I ask the delightful Anne Ehrenkranz — the wife of former Whitney president Joel, now an honorary trustee — about her floral diamond earrings. “Oscar Heyman! A birthday present. Joel is a friend of the Heymans.” She’s not worried about the Whitney move, even though “it won’t be in my backyard.” I ask about Joel. “Oh, we’ve been married a very long time.” She smiles very kindly and asks conspiratorially if I’m with “a partner, or anything. The nicest thing at the end of the day is meeting somebody for a glass of white wine and talking about the most interesting things.” What did she tell Joel? “Today it was being in Chelsea!” She shepherds me over to the artist and MacArthur “genius” Fred Wilson, who is on the board of the museum with her husband. “You are gorgeous!” she tells him. (He has a distinguished Afro.) “Did you love the picture of Douglas by David Hockney? He is soooo handsome.” Who is handsome? “Douglas Baxter!” The president of Pace Gallery, who posed in “a black Armani suit.” An ambitious PR man gets on the mike and encourages us to amass downstairs in the Peter Norton Family Galleries.

Whitney Director Adam Weinberg is failing to take his seat at dinner, largely because of the woman to his left and then, also, me. “I used to teach photography classes in 1973. We photographed the meatpackers!” he says. (Since this is the art world and he is a man, somewhere down the line he succumbed to wearing overly interesting eyeglasses.) Do you go out in Meatpacking? “Yeah! I go out.” Where? “Bubby’s.” What? “You don’t know Bubby’s! Best diner in the neighborhood.” He’s being pulled in a direction I can’t follow. “I told you this would be hard, to talk to me!”

I leave the man of the hour to tend to his admirers and admire, sort of, the décor. Chinese lanterns hang low from the ceiling, scrawled with the same thick black brushstrokes that have filled every inch of wallspace with the names of Whitney artists. It’s too bad they’re not reproductions of their actual signatures, but I imagine the designer for the event décor, David Stark, worried about their illegibility.

Onstage, Adam Weinberg happily breaks some news: The new Whitney Museum will open May 1, 2015. “That’s May Day,” says Artforum’s Linda Yablonsky dryly, seated off to my left. Lola Schnabel smokes what I’m sure is the first cigarette at dinner (though not I’m sure the first in the museum’s history). “Adam Weinberg said we could do what we wanted with the building!” says Nadine Johnson, the PR maven who, in a clandestine gesture, took her pack of orange American Spirits to the staircase right after the main course.

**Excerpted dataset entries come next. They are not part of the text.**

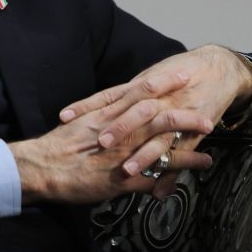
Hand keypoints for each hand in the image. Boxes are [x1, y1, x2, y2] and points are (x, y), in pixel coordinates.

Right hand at [9, 99, 211, 204]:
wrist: (42, 166)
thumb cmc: (59, 145)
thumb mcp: (83, 121)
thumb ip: (103, 114)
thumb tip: (117, 110)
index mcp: (110, 113)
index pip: (143, 91)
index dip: (166, 81)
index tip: (184, 74)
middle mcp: (121, 130)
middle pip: (161, 115)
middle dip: (187, 112)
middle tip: (209, 107)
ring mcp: (124, 153)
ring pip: (164, 143)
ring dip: (190, 142)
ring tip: (209, 139)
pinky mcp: (125, 177)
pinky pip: (158, 174)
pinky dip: (178, 170)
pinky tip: (195, 168)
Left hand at [57, 45, 251, 193]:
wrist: (219, 68)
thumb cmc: (182, 72)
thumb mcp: (152, 77)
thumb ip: (129, 93)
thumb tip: (101, 107)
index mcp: (143, 86)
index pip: (110, 95)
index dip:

After Elvis Costello’s three-song set, the dinner crowd tries to get a head start on the taxi line. Upstairs, the reception from earlier is being reprised for private citizens who balked at the $7,500-a-plate banquet (and that’s for the cheap seats in the back), but now there’s a DJ playing nothing but the hits. Most of the heavy hitters peek their heads in and change their minds. I happily catch Scott Rothkopf, the Whitney curator, and Lois Robbins — somewhat famously of One Life to Live but more to the point of the Upper East Side — doing just this thing. (“I love Scott,” says Richard Pandiscio, but it might as well be everyone. We agree he’s the irrepressible hummingbird of the art world.) The Bronx-born artist Glenn Ligon says, smiling away, that he “popped Scott’s cherry.” He seems to be kidding. KAITLIN IS A REPORTER!” Rothkopf yells gleefully, and wags his finger at me. “Off the record!” Ex post facto’s not a thing, I counter. But he can’t hear me.